## Source information
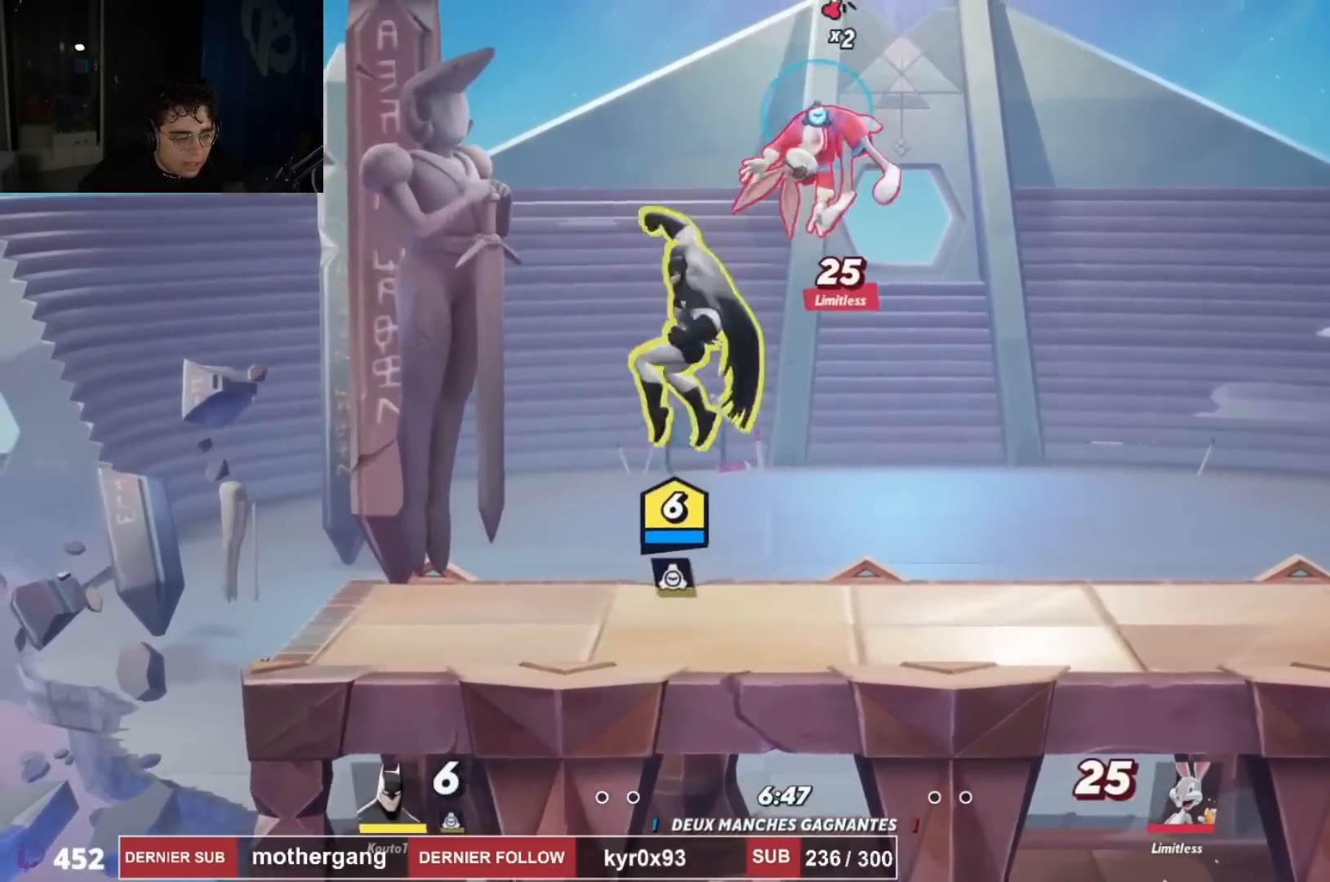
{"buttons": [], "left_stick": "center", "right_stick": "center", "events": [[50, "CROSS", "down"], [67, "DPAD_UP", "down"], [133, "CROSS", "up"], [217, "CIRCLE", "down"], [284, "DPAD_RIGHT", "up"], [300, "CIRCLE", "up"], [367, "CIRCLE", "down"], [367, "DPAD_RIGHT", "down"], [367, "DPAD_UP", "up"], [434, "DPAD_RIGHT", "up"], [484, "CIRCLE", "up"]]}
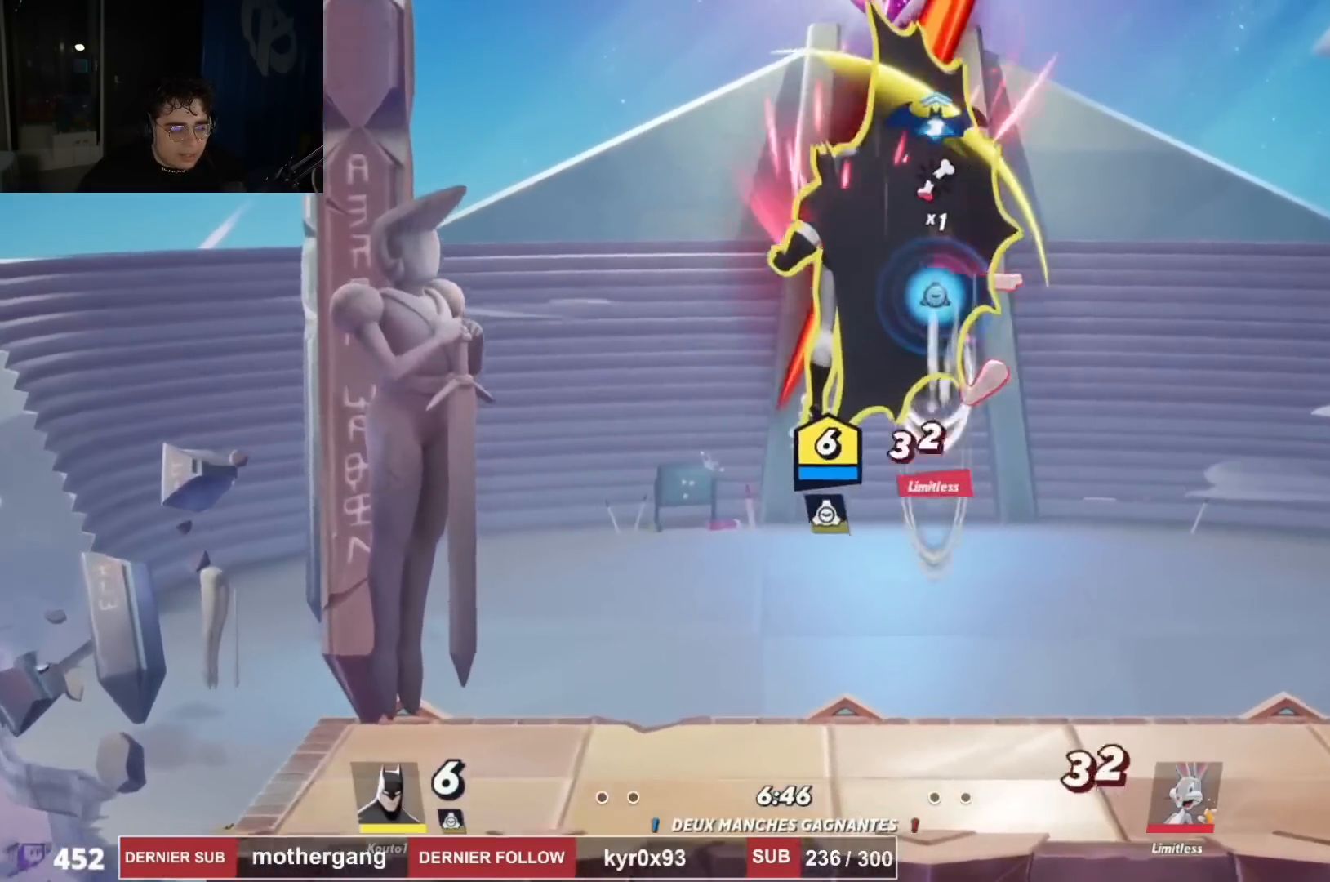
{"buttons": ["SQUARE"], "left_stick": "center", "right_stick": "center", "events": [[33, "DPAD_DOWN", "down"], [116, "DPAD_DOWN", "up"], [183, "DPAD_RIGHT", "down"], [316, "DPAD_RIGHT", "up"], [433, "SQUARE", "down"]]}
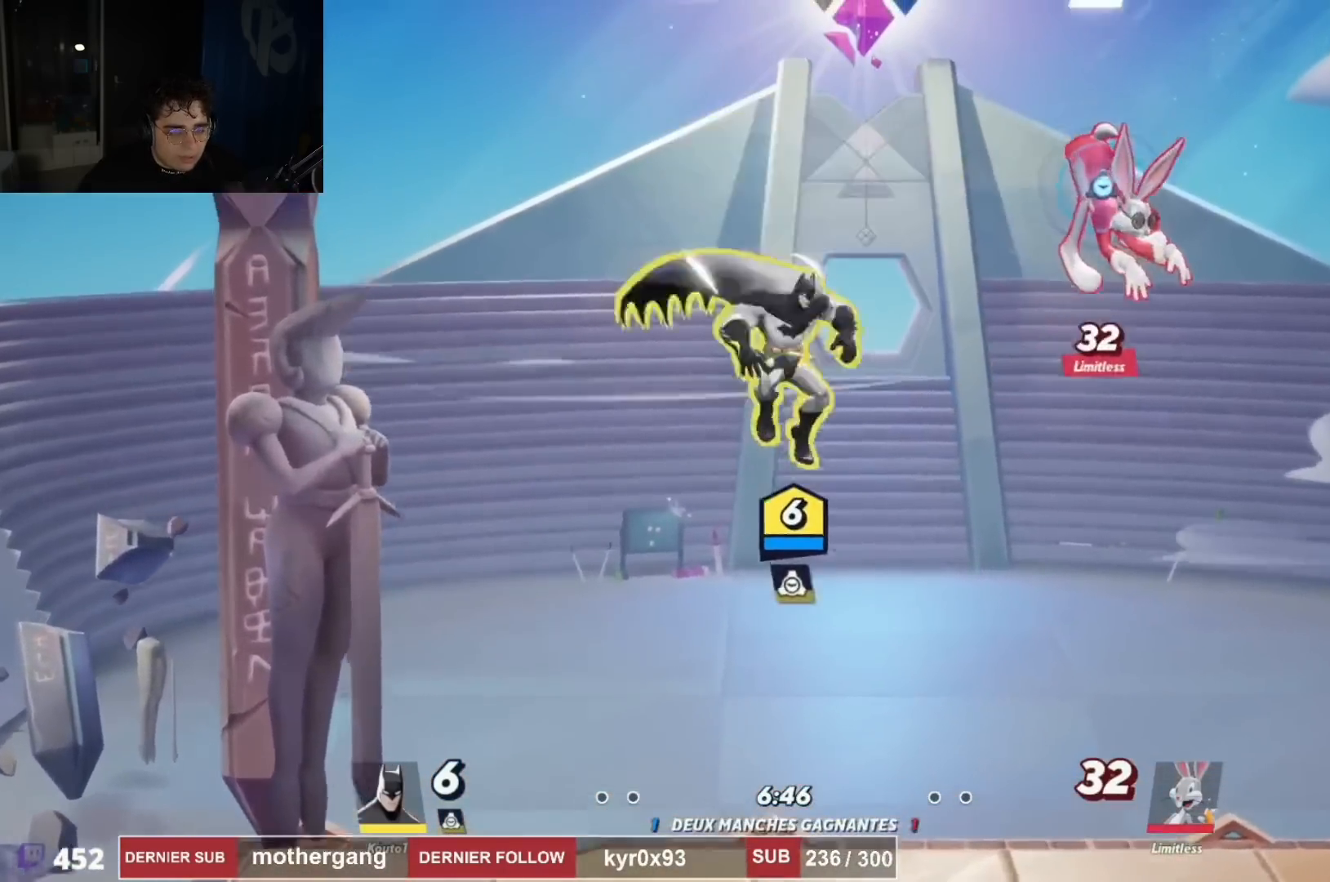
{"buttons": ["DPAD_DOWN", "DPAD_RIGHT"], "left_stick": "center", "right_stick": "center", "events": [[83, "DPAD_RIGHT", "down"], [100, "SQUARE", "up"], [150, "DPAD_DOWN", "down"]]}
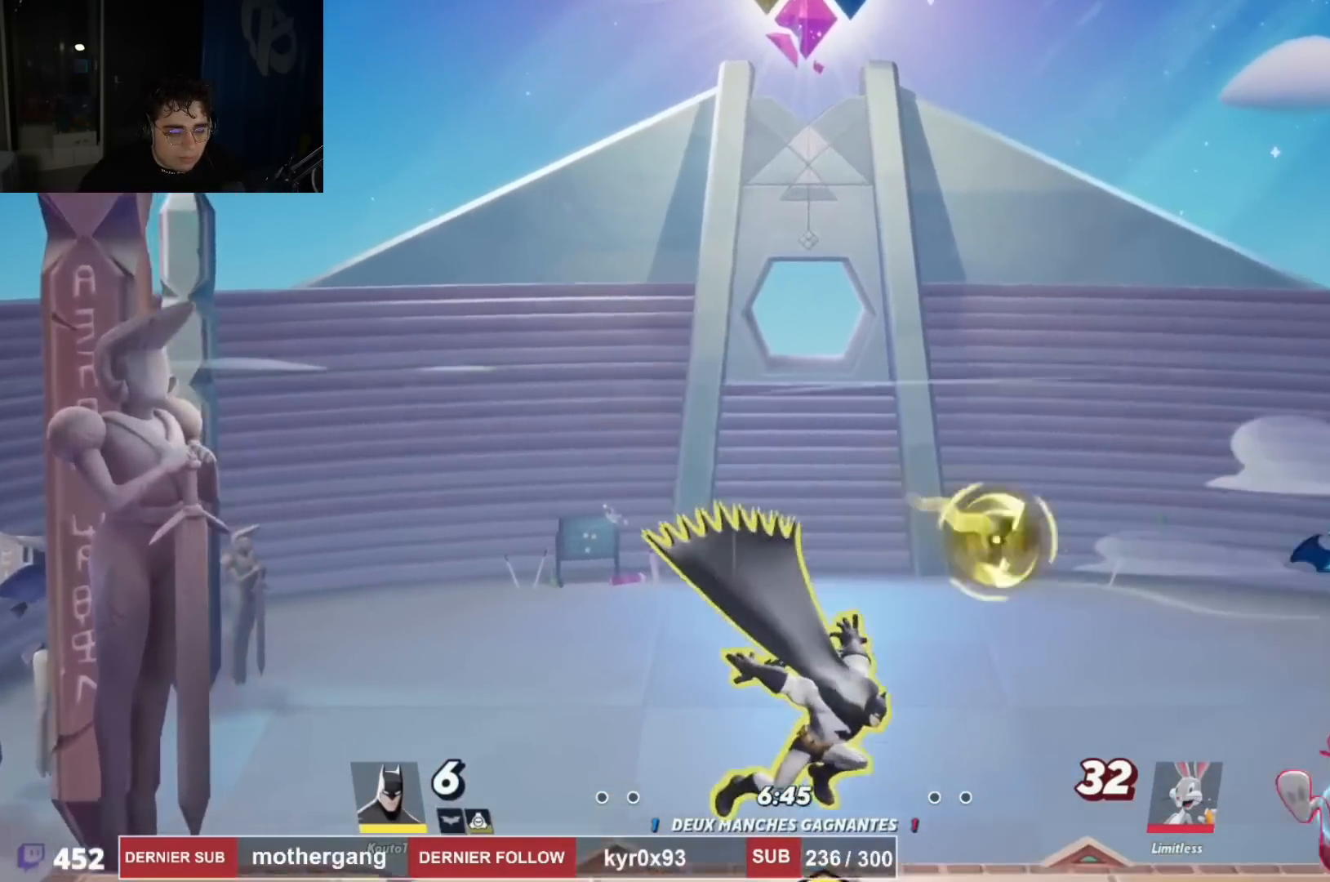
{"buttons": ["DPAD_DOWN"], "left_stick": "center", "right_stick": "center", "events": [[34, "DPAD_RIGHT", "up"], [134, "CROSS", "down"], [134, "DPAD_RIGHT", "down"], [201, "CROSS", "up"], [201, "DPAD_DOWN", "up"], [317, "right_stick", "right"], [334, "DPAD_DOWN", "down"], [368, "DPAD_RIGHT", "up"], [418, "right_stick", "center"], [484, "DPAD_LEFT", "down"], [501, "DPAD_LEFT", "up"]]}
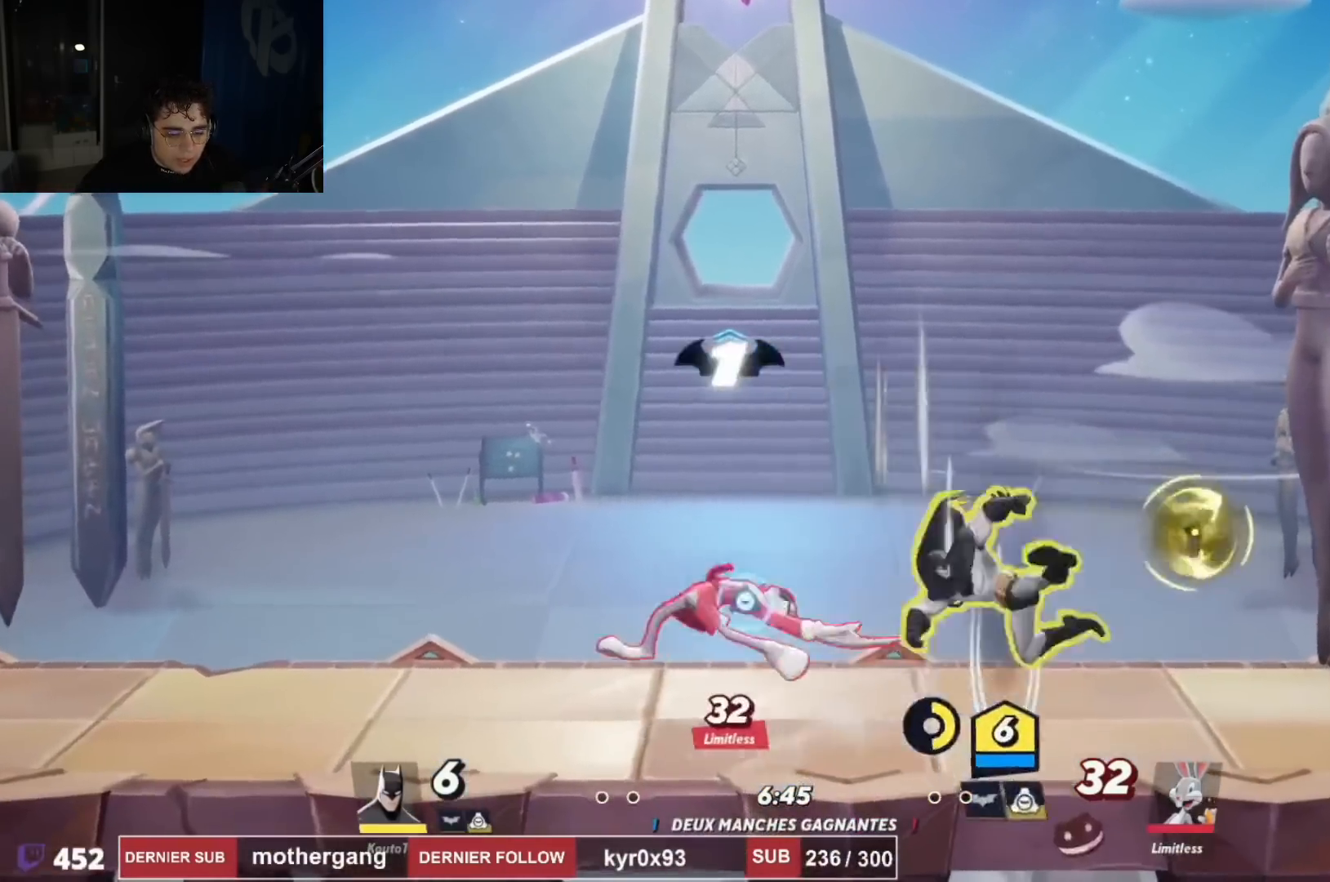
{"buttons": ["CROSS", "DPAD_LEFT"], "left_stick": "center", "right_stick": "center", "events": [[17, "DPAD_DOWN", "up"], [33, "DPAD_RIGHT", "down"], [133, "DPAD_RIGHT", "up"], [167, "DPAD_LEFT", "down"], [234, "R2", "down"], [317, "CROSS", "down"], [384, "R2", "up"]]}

## Directions
Each entry is to be given again exactly as it stands, with its pictures removed.

## Output
{"buttons": [], "left_stick": "center", "right_stick": "center", "events": [[50, "CROSS", "down"], [67, "DPAD_UP", "down"], [133, "CROSS", "up"], [217, "CIRCLE", "down"], [284, "DPAD_RIGHT", "up"], [300, "CIRCLE", "up"], [367, "CIRCLE", "down"], [367, "DPAD_RIGHT", "down"], [367, "DPAD_UP", "up"], [434, "DPAD_RIGHT", "up"], [484, "CIRCLE", "up"]]}
{"buttons": ["SQUARE"], "left_stick": "center", "right_stick": "center", "events": [[33, "DPAD_DOWN", "down"], [116, "DPAD_DOWN", "up"], [183, "DPAD_RIGHT", "down"], [316, "DPAD_RIGHT", "up"], [433, "SQUARE", "down"]]}
{"buttons": ["DPAD_DOWN", "DPAD_RIGHT"], "left_stick": "center", "right_stick": "center", "events": [[83, "DPAD_RIGHT", "down"], [100, "SQUARE", "up"], [150, "DPAD_DOWN", "down"]]}
{"buttons": ["DPAD_DOWN"], "left_stick": "center", "right_stick": "center", "events": [[34, "DPAD_RIGHT", "up"], [134, "CROSS", "down"], [134, "DPAD_RIGHT", "down"], [201, "CROSS", "up"], [201, "DPAD_DOWN", "up"], [317, "right_stick", "right"], [334, "DPAD_DOWN", "down"], [368, "DPAD_RIGHT", "up"], [418, "right_stick", "center"], [484, "DPAD_LEFT", "down"], [501, "DPAD_LEFT", "up"]]}
{"buttons": ["CROSS", "DPAD_LEFT"], "left_stick": "center", "right_stick": "center", "events": [[17, "DPAD_DOWN", "up"], [33, "DPAD_RIGHT", "down"], [133, "DPAD_RIGHT", "up"], [167, "DPAD_LEFT", "down"], [234, "R2", "down"], [317, "CROSS", "down"], [384, "R2", "up"]]}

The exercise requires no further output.